В рамочке на каминной полке Эмма обнаружила фотографию: она сама, мать и бабушка. Снимок был сделан, когда Эмме исполнилось тринадцать. Эмма хорошо помнила тот день. Это были именины бабушки, и сосед сфотографировал их. Эмма стояла позади них, положив им руки на плечи. Все улыбались, даже мать. У бабушки тогда еще не проявились первые симптомы опухоли, которая уже пожирала ее правое легкое. Мать Эммы выглядела молодой и свежей, на ней было розовое платье, разительно отличавшееся от серой туники, в которой она ходила на работе, выполняя обязанности ассистента врача в доме престарелых. Волосы ее, такие же темные, как у Эммы, были распущены и свободно падали на плечи. И глаза у них были одинакового цвета, небесно-голубые и ясные. Тот вечер удался на славу. Они сводили бабушку в ресторан, где выпили на троих бутылку вина.

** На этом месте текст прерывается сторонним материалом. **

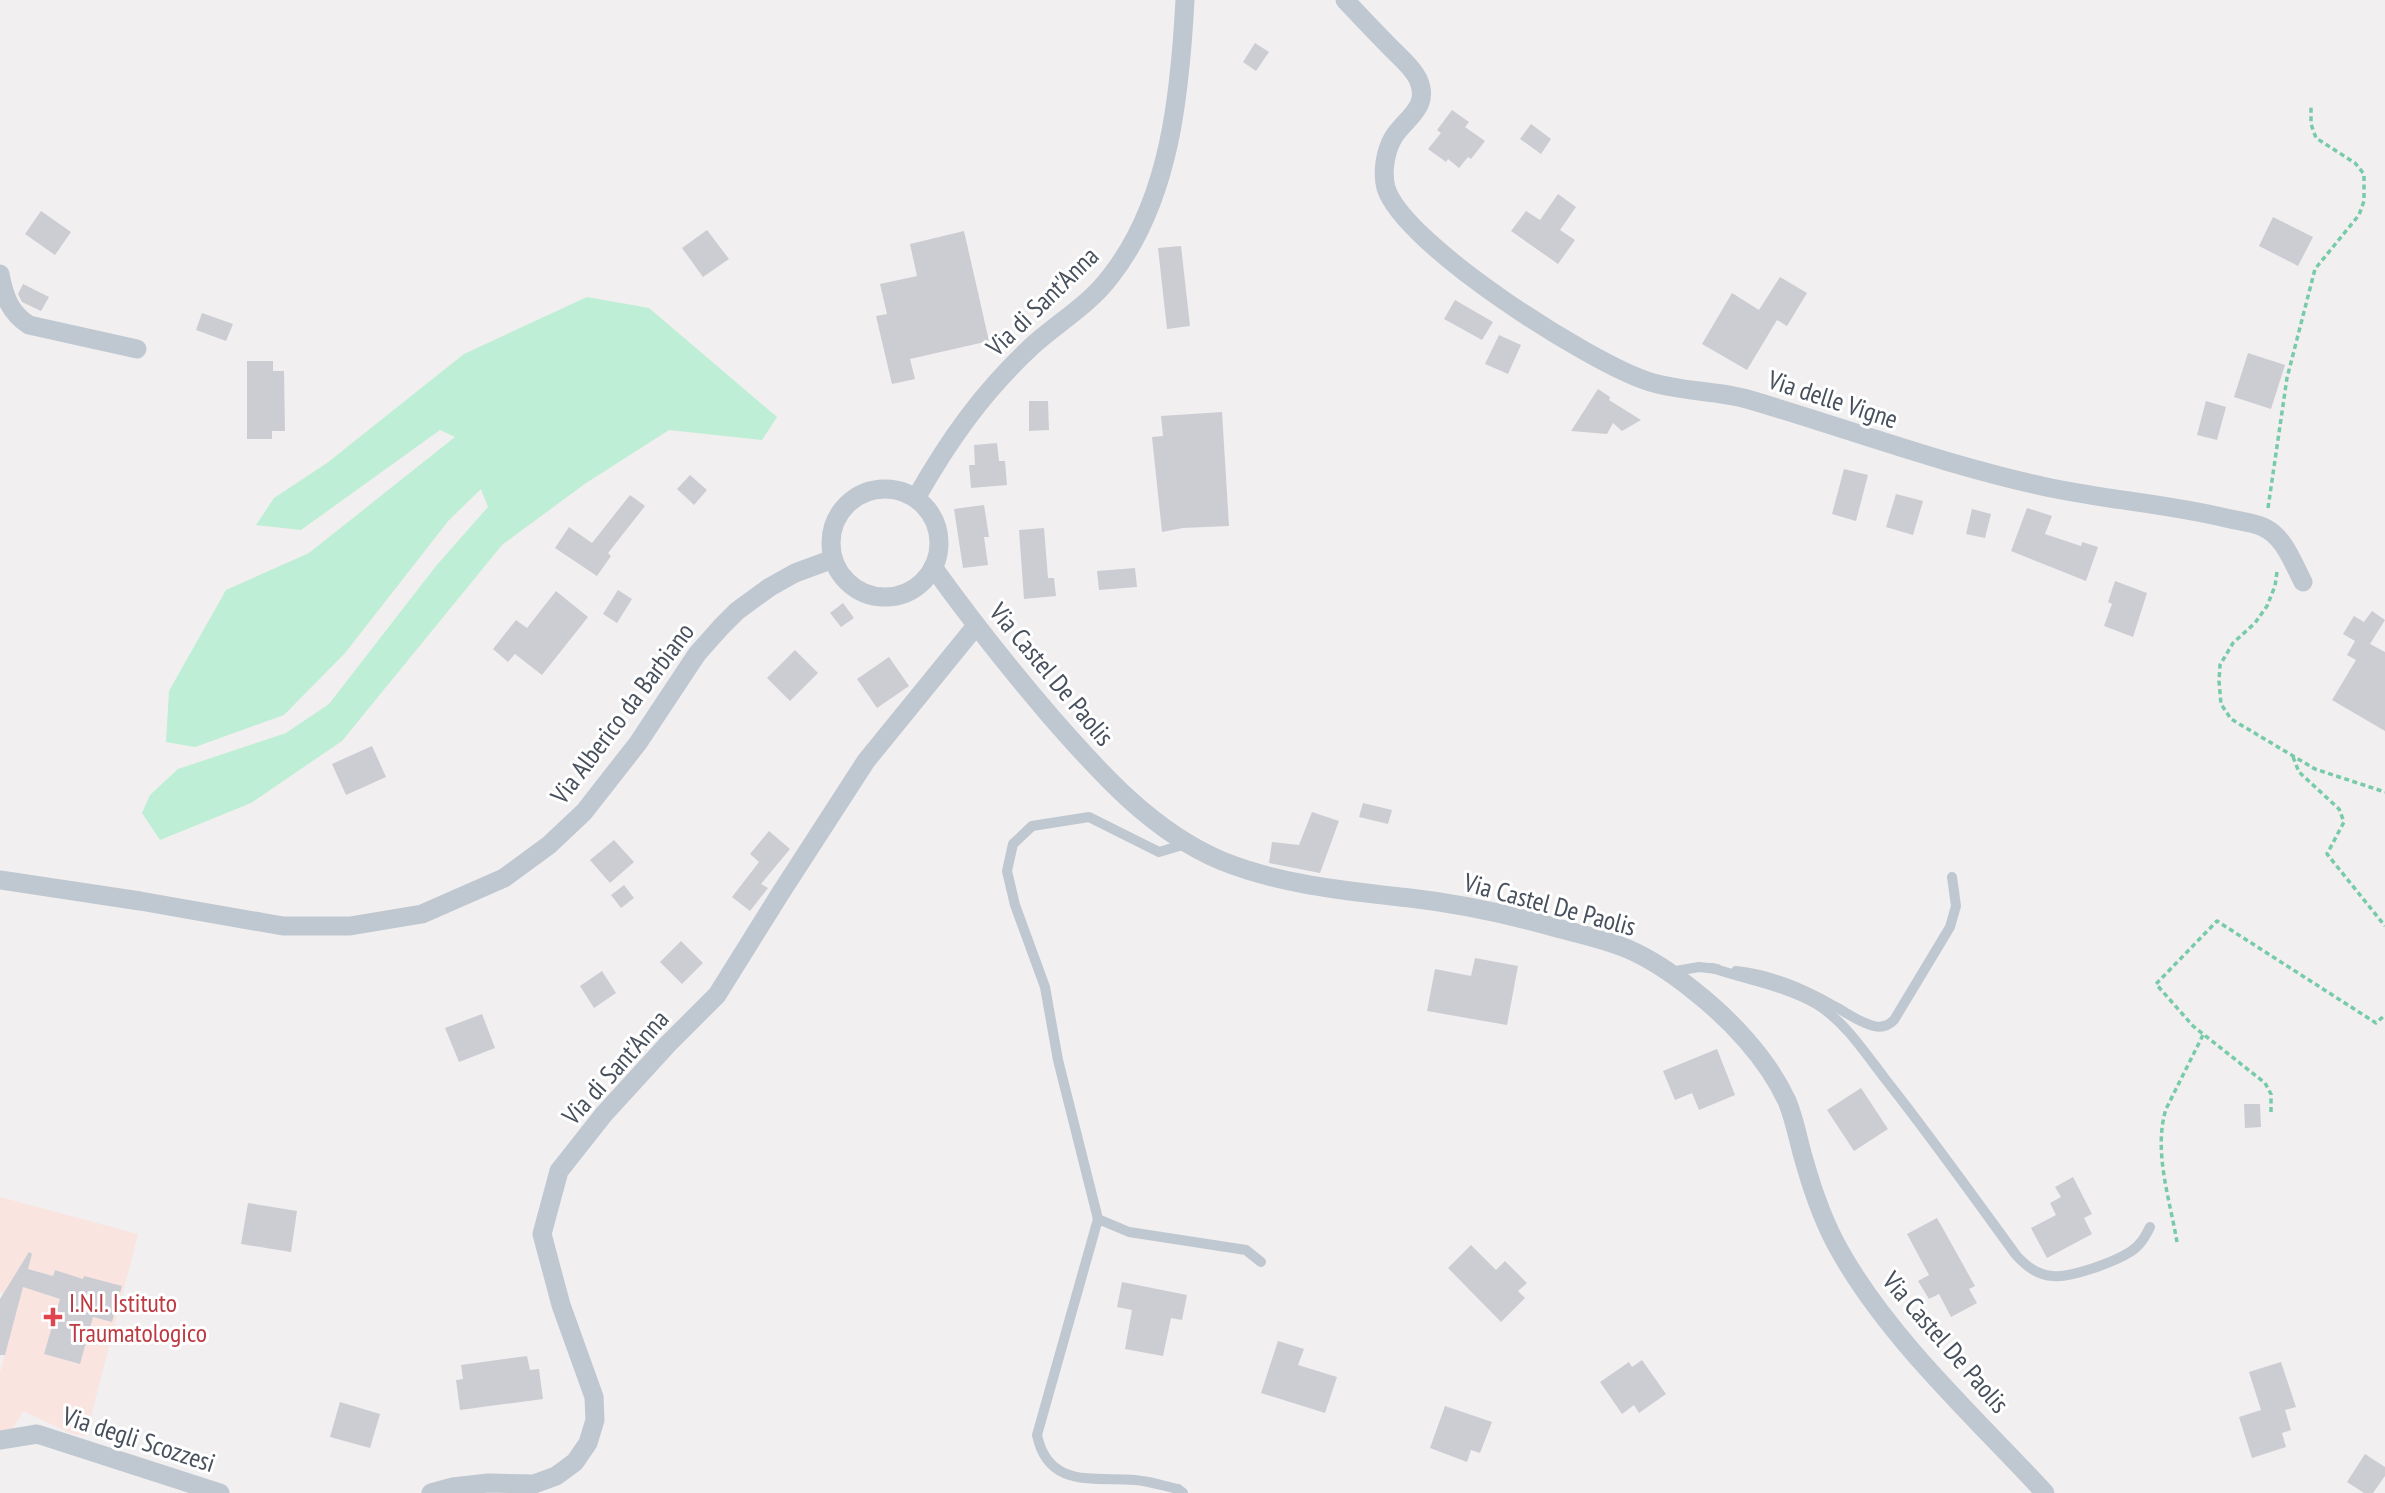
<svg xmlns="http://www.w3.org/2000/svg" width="2385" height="1493" font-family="'PT Sans Narrow',sans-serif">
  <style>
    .medical { fill: #fae4e0; fill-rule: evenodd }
    .green { fill: #beeed5 }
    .building { fill: #cccdd3 }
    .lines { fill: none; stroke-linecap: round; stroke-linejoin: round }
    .path { stroke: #77cba9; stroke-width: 3.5; stroke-dasharray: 5 3.5; stroke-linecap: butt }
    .service { stroke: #bfc7d0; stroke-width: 10 }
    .minor { stroke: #bfc7d0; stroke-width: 19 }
    .health-dot { fill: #e0444e; stroke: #fff; stroke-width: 2.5 }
    .labels { text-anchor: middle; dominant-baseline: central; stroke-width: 6; stroke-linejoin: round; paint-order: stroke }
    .street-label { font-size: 26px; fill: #47505c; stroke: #fff }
    .health-label { font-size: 26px; fill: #be3a42; stroke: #fff; text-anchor: start }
  </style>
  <rect width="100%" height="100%" fill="#f1efef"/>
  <path class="medical" d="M0 1197 138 1234 86 1436 70 1433 23 1411 11 1432 0 1434V1373L20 1298 0 1292ZM20 1266 33 1273V1270L53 1276 55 1270 83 1279 84 1276 122 1287 112 1322 74 1312 75 1304 47 1295 26 1284 14 1277ZM54 1321 89 1332 80 1364 45 1354Z"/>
  <polygon class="green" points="587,297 649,308 777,417 762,440 669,430 586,483 502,545 342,741 251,803 160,840 142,813 150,795 178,769 286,733 329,704 436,566 488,507 481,489 449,520 345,653 284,715 195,747 166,742 169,691 226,590 309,553 455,437 440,430 301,530 256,525 274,498 327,463 464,354"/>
  <g class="building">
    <polygon points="1255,43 1269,52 1256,71 1243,62"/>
    <polygon points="1452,110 1469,122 1465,127 1485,141 1471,159 1468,157 1459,168 1448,159 1446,162 1428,149 1441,133 1437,130"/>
    <polygon points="1531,124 1551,139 1541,154 1520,139"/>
    <polygon points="1558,194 1576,207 1560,230 1575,240 1558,264 1511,231 1526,211 1540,220"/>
    <polygon points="41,211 71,232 55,255 25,234"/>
    <polygon points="2273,217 2313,237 2298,266 2259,246"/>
    <polygon points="707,230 729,259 703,277 682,248"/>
    <polygon points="964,231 989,341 910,359 915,379 892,384 876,316 887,314 880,284 917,276 910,244"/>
    <polygon points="1181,246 1190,326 1167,329 1158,248"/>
    <polygon points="1780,277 1807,293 1787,326 1777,320 1747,370 1702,344 1732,293 1759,310"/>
    <polygon points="23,284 49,297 41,311 22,302 18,294"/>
    <polygon points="1455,300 1493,322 1482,340 1444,319"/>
    <polygon points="202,313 233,324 226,341 196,330"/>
    <polygon points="1499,335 1521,345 1508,374 1485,364"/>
    <polygon points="2248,353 2285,365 2271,409 2234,397"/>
    <polygon points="247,361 273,361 273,371 284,371 285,431 272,431 272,439 247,439"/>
    <polygon points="1598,389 1610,397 1609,400 1641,420 1622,431 1613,423 1607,434 1571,431"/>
    <polygon points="1029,401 1048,401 1049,430 1029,431"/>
    <polygon points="2206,401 2226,407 2217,440 2197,435"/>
    <polygon points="1222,412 1229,526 1183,528 1162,532 1152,437 1163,436 1161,416"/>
    <polygon points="997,443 999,461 1005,461 1007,485 971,488 969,465 975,465 974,445"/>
    <polygon points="1844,469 1868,475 1856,521 1832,514"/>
    <polygon points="690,475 707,490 694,505 677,489"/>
    <polygon points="1896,494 1923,501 1913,535 1886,527"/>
    <polygon points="630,495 645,506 608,553 611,556 597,576 555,548 569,527 592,543"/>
    <polygon points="984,505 989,537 984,537 988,565 963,568 954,509"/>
    <polygon points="2027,508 2052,516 2045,534 2081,546 2082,542 2098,547 2086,581 2011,551"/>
    <polygon points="1972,509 1991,514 1985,538 1966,534"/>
    <polygon points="1044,528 1048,578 1054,578 1056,596 1024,599 1019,530"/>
    <polygon points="1135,568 1137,587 1099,590 1097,571"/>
    <polygon points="2115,581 2147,593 2133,637 2104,626 2112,604 2108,602"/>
    <polygon points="618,590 632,599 617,623 603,614"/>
    <polygon points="556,591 588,617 542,675 515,654 508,662 493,649 516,620 527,628"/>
    <polygon points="843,603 854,618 841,627 830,613"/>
    <polygon points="2372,611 2385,620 2370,644 2385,652 2385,731 2332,700 2356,660 2347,655 2355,641 2343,634 2354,616 2364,622"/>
    <polygon points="795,650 818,673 790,701 767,678"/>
    <polygon points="889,657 909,686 877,708 857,679"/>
    <polygon points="372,746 386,777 346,795 332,764"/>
    <polygon points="1363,803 1392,810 1388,824 1359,817"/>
    <polygon points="1312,812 1339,821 1320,873 1269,863 1272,842 1299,845"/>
    <polygon points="769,831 790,849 761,884 768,888 750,911 732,897 759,862 750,854"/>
    <polygon points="614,840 634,862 610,883 590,860"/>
    <polygon points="624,885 634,898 621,908 611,895"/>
    <polygon points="681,941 703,963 682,984 660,962"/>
    <polygon points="1475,958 1518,966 1507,1025 1427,1011 1435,969 1471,976"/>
    <polygon points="602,971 616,993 594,1008 580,986"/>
    <polygon points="482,1014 495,1048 459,1062 445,1028"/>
    <polygon points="1717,1049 1735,1095 1699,1110 1692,1093 1675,1100 1663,1071"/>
    <polygon points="1861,1088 1888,1129 1854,1151 1827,1110"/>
    <polygon points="2244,1104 2260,1104 2261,1127 2245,1128"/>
    <polygon points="2073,1177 2092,1214 2084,1218 2092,1234 2047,1258 2031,1228 2056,1215 2050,1203 2061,1197 2055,1187"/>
    <polygon points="248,1203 297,1211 291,1252 241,1244"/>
    <polygon points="1937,1218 1975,1286 1969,1289 1977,1303 1951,1317 1939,1294 1929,1299 1918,1281 1929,1275 1907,1234"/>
    <polygon points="1471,1245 1496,1270 1505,1261 1527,1283 1518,1291 1525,1298 1501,1322 1448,1268"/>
    <polygon points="29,1252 32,1254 28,1269 53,1276 55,1270 83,1279 84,1276 122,1286 112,1322 93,1317 80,1364 44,1354 60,1299 23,1287 5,1355 0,1355 0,1299"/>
    <polygon points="1122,1282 1187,1295 1182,1320 1171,1318 1163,1356 1125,1349 1132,1310 1117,1307"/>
    <polygon points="1278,1341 1304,1349 1298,1365 1337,1377 1325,1413 1261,1393"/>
    <polygon points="527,1356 530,1370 539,1369 543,1399 460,1410 456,1380 463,1379 461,1365"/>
    <polygon points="1642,1360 1666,1394 1639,1413 1634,1405 1622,1414 1600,1382 1629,1362 1632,1367"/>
    <polygon points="2281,1362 2296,1407 2285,1410 2291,1430 2282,1433 2286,1447 2252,1458 2239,1417 2261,1410 2249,1372"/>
    <polygon points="340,1402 380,1414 370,1448 330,1437"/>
    <polygon points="1445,1406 1492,1422 1480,1453 1471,1450 1467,1462 1430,1448"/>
    <polygon points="2365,1454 2385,1467 2385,1476 2373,1493 2364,1493 2347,1482"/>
  </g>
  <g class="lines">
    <g class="path">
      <polyline points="2268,508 2287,378 2315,269 2359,215 2364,201 2364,174 2355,163 2316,138 2311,124 2311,105"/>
      <polyline points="2277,572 2275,586 2267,606 2255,623 2233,643 2220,665 2219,681 2221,704 2231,719 2315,769 2385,792"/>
      <polyline points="2293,757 2299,772 2339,809 2344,822 2327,854 2385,926"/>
      <polyline points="2271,1112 2271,1094 2265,1083 2193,1026 2156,984 2217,921 2376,1023 2385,1015"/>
      <path d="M2177 1242C2170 1200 2153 1151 2166 1109L2203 1035"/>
    </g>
    <g class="service">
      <polyline points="1186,844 1159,852 1089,817 1032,826 1013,844 1007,871 1015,905 1045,987 1058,1060 1098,1219 1129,1232 1246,1250 1261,1262"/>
      <path d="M1712 968C1745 979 1789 987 1818 1005 1846 1023 1865 1053 1886 1080 1931 1137 1973 1196 2016 1255 2026 1266 2037 1275 2053 1276 2071 1278 2114 1262 2130 1252 2140 1246 2145 1237 2150 1227"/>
      <path d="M1736 971C1772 975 1802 988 1834 1006 1846 1012 1860 1023 1874 1026 1882 1028 1888 1026 1894 1020L1950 927 1956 906 1952 877"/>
      <polyline points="1670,972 1699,967 1717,969"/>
      <path d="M1098 1219 1037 1435C1048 1488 1092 1477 1135 1480 1149 1481 1164 1486 1178 1489L1183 1493"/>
    </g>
    <g class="minor">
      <path d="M1345 0C1361 17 1377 34 1393 50 1402 59 1412 67 1418 79 1431 108 1405 118 1393 138 1385 152 1382 173 1386 188 1404 245 1589 362 1647 381 1680 392 1714 390 1747 399 1849 429 1947 466 2051 488 2109 500 2168 504 2226 518 2238 521 2252 522 2263 527 2284 536 2293 563 2303 582"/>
      <path d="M0 274C4 296 10 313 29 325L137 349"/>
      <circle cx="885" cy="543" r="54"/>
      <path d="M916 498C949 440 982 393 1031 347 1057 323 1088 306 1110 277 1170 201 1180 94 1185 0"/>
      <path d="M933 567C971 620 1010 669 1052 718 1101 774 1153 832 1222 861 1282 885 1347 891 1410 898 1462 904 1512 915 1561 929 1584 935 1607 940 1628 949 1651 959 1673 974 1693 990 1730 1019 1767 1058 1787 1101 1795 1120 1798 1140 1804 1160 1813 1192 1824 1224 1841 1253 1891 1341 1976 1418 2045 1493"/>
      <polyline points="0,880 140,901 283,926 350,926 422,914 504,878 549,845 584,812 638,743 697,654 721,627 737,611 770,587 795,573 833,559"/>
      <polyline points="0,1440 37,1434 220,1493"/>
      <polyline points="431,1493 453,1487 488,1483 534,1484 556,1476 575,1462 588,1443 595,1420 594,1397 561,1305 542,1234 559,1171 604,1114 668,1044 717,995 780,894 866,761 975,627"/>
    </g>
  </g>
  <path class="health-dot" d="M49.5 1306.5h7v7h7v7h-7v7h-7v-7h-7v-7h7z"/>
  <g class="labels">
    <g class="street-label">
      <text transform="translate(1042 301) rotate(-44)">Via di Sant'Anna</text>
      <text transform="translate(1833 399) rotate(18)">Via delle Vigne</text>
      <text transform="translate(1052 674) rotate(50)">Via Castel De Paolis</text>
      <text transform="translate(622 713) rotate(-53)">Via Alberico da Barbiano</text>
      <text transform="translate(1550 904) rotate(15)">Via Castel De Paolis</text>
      <text transform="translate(615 1067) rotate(-48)">Via di Sant'Anna</text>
      <text transform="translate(1946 1342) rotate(49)">Via Castel De Paolis</text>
      <text transform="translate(139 1439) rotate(18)">Via degli Scozzesi</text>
    </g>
    <g class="health-label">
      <text x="69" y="1302">I.N.I. Istituto<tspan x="69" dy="30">Traumatologico</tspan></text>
    </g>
  </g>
</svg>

Эмма сняла фотографию с каминной полки и принялась вглядываться в нее.
Что же все-таки было между нами, мама? Была ли я тебе нужна? И любила ли ты меня?
Ответов на эти вопросы она уже никогда не получит. Она завернула фотографию в старую газету и положила ее к себе в сумочку.
Миссис Корнс проводила ее до станции и посадила на поезд, уходящий в Лондон.
— Есть там у тебя близкие люди, Эмма?
Миссис Корнс была расстроена. На ней было все то же темно-синее выходное пальто, которое она надевала на похороны, наглухо застегнутое до самого горла, из-под которого виднелся узорчатый шелковый шарфик. В резком утреннем свете ее губная помада, неумело нанесенная дрожащей рукой, выглядела слишком розовой. Подслеповатыми глазами она внимательно всматривалась в Эмму.
— Мать очень переживала из-за тебя, — сказала она. — Все эти твои разъезды огорчали ее. Ты нигде не пустила корней. И мне больно думать, что у тебя не осталось близких, на которых ты могла бы опереться.
— У меня есть хорошая подруга, Джоанна. Это девушка, с которой я живу, — принялась уверять Эмма добросердечную старушку. — Она не оставит меня.
Собираясь ограничиться рукопожатием с миссис Корнс, Эмма вдруг обнаружила, что крепко обнимает ее. От миссис Корнс пахло розовой водой и ячменными лепешками. Несколько мгновений они стояли, тесно прижавшись друг к другу. Проводник дунул в свисток. Эмма отпустила миссис Корнс. Та отступила, повернулась и вышла за ограждение.
Как-то вечером она сидела в «Синем винограде» вместе с Джоанной, когда к ним подошел Оливер. Она не видела его и не вспоминала о нем уже некоторое время. Он был не один, а с друзьями, но оставил их, чтобы подойти и заговорить с Эммой.
— Я слышал о вашей матери, — сказал он, глядя на нее сверху вниз. — Это большое несчастье. Если вам захочется поговорить об этом, я всегда рядом.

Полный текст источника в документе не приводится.